In an interview with MCV/Develop, he basically said:
“Yeah, people compare them. Yeah, it’s natural. But also? They’re not the same beast at all.”
And honestly, he’s right.
“Comparisons are understandable and expected” — but also kinda missing the point
Hara doesn’t pretend the two franchises don’t overlap. Monster collecting? Check. Fans who play both? Big check. Childhood nostalgia wars? Absolutely.
But he also stresses that their core concepts diverge hard once you scratch beyond the surface.
Pokémon leans into slow-burn growth, adventure vibes, and a world built around creatures that coexist with humans.
Digimon is… chaos, hacking, digital gods, cyber mysteries, and existential coming-of-age arcs wrapped inside a monster battle system.
They’re cousins, not clones — and Time Stranger wants to make that loud and clear.
Time Stranger was built for newcomers, not just the Digi-faithful
Here’s the interesting part: instead of dumping lore on you about Royal Knights, Olympos XII, and entire timelines collapsing (as Digimon loves to do), the game starts off with a protagonist who… doesn’t know what Digimon even are.
This is a genius move.
Hara says that only focusing on “powerful Digimon fans already know” wouldn’t help newcomers, so instead the game plants mysteries early on — things that any RPG fan would chase, even if they’ve never seen Agumon in their life.

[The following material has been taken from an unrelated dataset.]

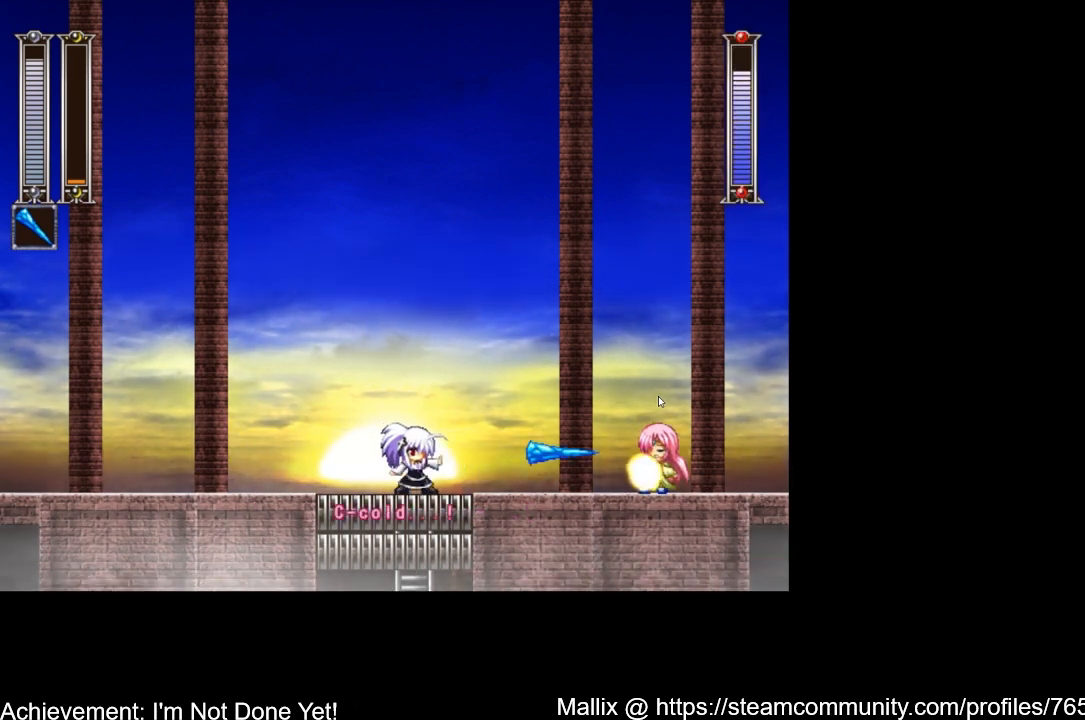
{"buttons": [], "events": [[101, "X", "down"], [134, "X", "up"], [201, "X", "down"], [234, "X", "up"], [301, "X", "down"], [367, "X", "up"], [434, "X", "down"], [468, "X", "up"]]}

It’s less gatekeeping nostalgia, more “Hey, come in, we’ll explain the Digital World later, I promise.”
And yes, they make you wait before entering the Digital World
This is the part long-time fans will either love or side-eye:
Hara intentionally avoids throwing players into the Digital World right away.
Why?
To make you care about the real world first — so that when you do cross over into the digital unknown, it actually feels like a transition. A moment. A reveal.
It’s immersion > instant gratification, which is extremely on-brand for modern Digimon Story design.
So… is Time Stranger doing its job?
Critics think so — the game currently sits at 80 / 79 on Metacritic, and reactions have been mostly “Wait, this is actually good?” energy.
But more importantly?
It feels like Digimon finally has a title that invites new players to understand what makes the series different without relying on decades of lore dumps or nostalgic bias.
If Hara’s goal was to bridge the gap between the fandoms, Time Stranger might genuinely be the one to pull it off.
And if nothing else, it’s refreshing to see a producer embrace comparisons instead of pretending they don’t exist.
Because let’s be real — the world will never stop comparing Digimon and Pokémon.
But at least now, Digimon Story: Time Stranger gives people a better answer to “Okay, but what’s the difference?”